_WHAT IS EXPECTED:_ Within the entries below, output exactly the lines between the line containing "December 2016" and the line containing "cleaners use?", inclusive, and omit any picture.

━━━

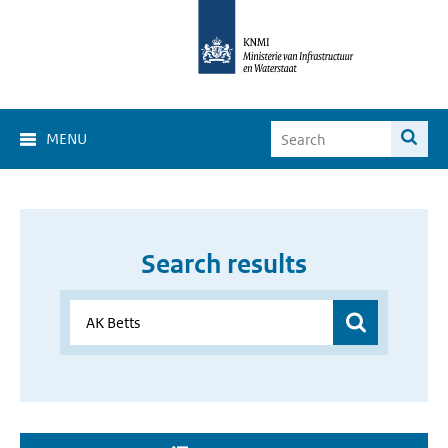
MENU
Search results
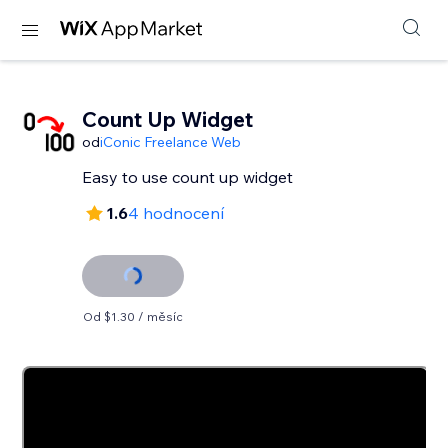
Count Up Widget
od
iConic Freelance Web
Easy to use count up widget
1.6
4 hodnocení
Od $1.30 / měsíc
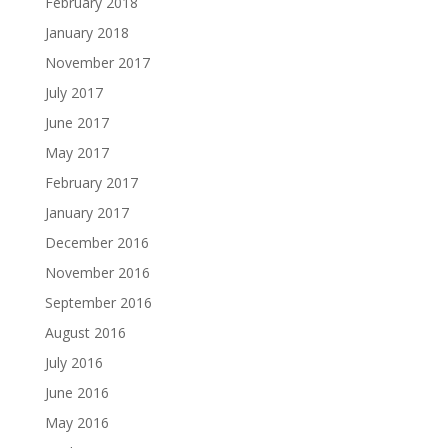
February 2018
January 2018
November 2017
July 2017
June 2017
May 2017
February 2017
January 2017
December 2016
November 2016
September 2016
August 2016
July 2016
June 2016
May 2016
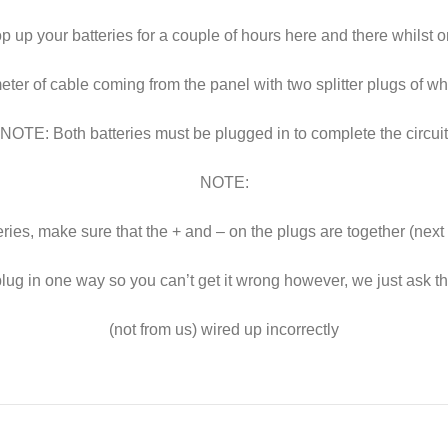
 up your batteries for a couple of hours here and there whilst 
er of cable coming from the panel with two splitter plugs of wh
NOTE: Both batteries must be plugged in to complete the circuit
NOTE:
eries, make sure that the + and – on the plugs are together (next
lug in one way so you can’t get it wrong however, we just ask 
(not from us) wired up incorrectly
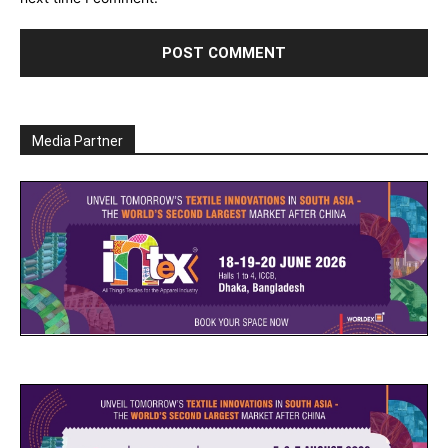
Media Partner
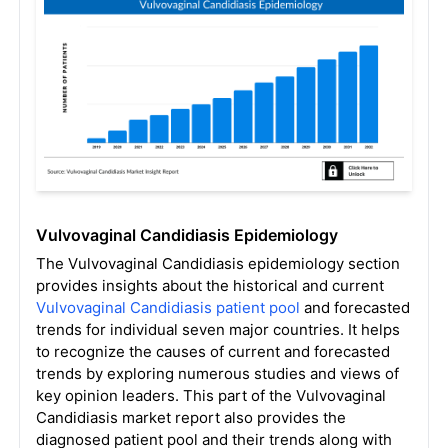
Vulvovaginal Candidiasis Epidemiology
The Vulvovaginal Candidiasis epidemiology section
provides insights about the historical and current
Vulvovaginal Candidiasis patient pool
and forecasted
trends for individual seven major countries. It helps
to recognize the causes of current and forecasted
trends by exploring numerous studies and views of
key opinion leaders. This part of the Vulvovaginal
Candidiasis market report also provides the
diagnosed patient pool and their trends along with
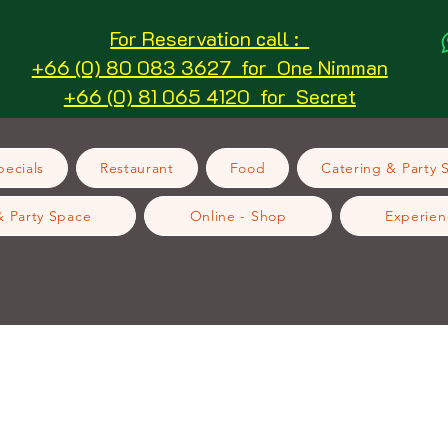
For Reservation call :
+66 (0) 80 083 3627 for One Nimman
+66 (0) 81 065 4120 for Secret
ecials
Restaurant
Food
Catering & Party 
& Party Space
Online - Shop
Experien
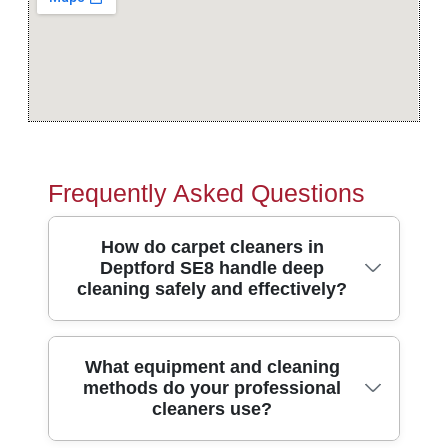
Frequently Asked Questions
How do carpet cleaners in
Deptford SE8 handle deep
cleaning safely and effectively?
In Deptford SE8, our carpet cleaning
What equipment and cleaning
methods do your professional
process starts with a careful pre-inspection
cleaners use?
of the fibres and stains, then we choose
the right method for your carpet type. We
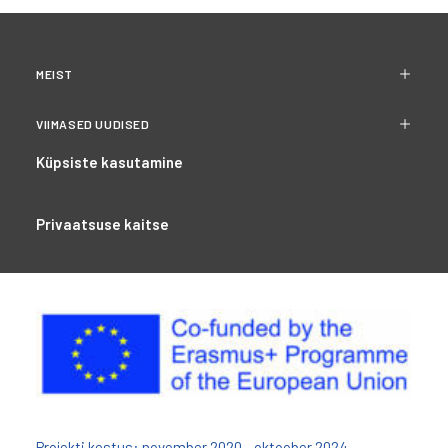
MEIST
VIIMASED UUDISED
Küpsiste kasutamine
Privaatsuse kaitse
Projekti kestus: november 2020 - oktoober 2024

━━━

_RESPONSE:_
December 2016
November 2016
September 2016
August 2016
July 2016
June 2016
May 2016
 up your batteries for a couple of hours here and there whilst 
er of cable coming from the panel with two splitter plugs of wh
NOTE: Both batteries must be plugged in to complete the circuit
NOTE:
eries, make sure that the + and – on the plugs are together (next
lug in one way so you can’t get it wrong however, we just ask 
(not from us) wired up incorrectly
Media Partner
Vulvovaginal Candidiasis Epidemiology
The Vulvovaginal Candidiasis epidemiology section
provides insights about the historical and current
Vulvovaginal Candidiasis patient pool
and forecasted
trends for individual seven major countries. It helps
to recognize the causes of current and forecasted
trends by exploring numerous studies and views of
key opinion leaders. This part of the Vulvovaginal
Candidiasis market report also provides the
diagnosed patient pool and their trends along with
For Reservation call :
+66 (0) 80 083 3627 for One Nimman
+66 (0) 81 065 4120 for Secret
ecials
Restaurant
Food
Catering & Party 
& Party Space
Online - Shop
Experien
Frequently Asked Questions
How do carpet cleaners in
Deptford SE8 handle deep
cleaning safely and effectively?
In Deptford SE8, our carpet cleaning
What equipment and cleaning
methods do your professional
process starts with a careful pre-inspection
cleaners use?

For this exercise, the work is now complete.